Task to complete
Copy every line of the records below verbatim, preserving the original line breaks.

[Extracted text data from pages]
((

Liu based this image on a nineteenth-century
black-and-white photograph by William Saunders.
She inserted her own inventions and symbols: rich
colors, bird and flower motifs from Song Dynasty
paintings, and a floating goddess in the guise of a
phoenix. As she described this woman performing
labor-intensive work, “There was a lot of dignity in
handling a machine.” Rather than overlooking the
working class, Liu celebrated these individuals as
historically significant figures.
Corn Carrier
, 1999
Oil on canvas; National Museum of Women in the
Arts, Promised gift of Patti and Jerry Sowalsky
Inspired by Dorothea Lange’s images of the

))

Exercise response
Liu based this image on a nineteenth-century
black-and-white photograph by William Saunders.
She inserted her own inventions and symbols: rich
colors, bird and flower motifs from Song Dynasty
paintings, and a floating goddess in the guise of a
phoenix. As she described this woman performing
labor-intensive work, “There was a lot of dignity in
handling a machine.” Rather than overlooking the
working class, Liu celebrated these individuals as
historically significant figures.
Corn Carrier
, 1999
Oil on canvas; National Museum of Women in the
Arts, Promised gift of Patti and Jerry Sowalsky
Inspired by Dorothea Lange’s images of the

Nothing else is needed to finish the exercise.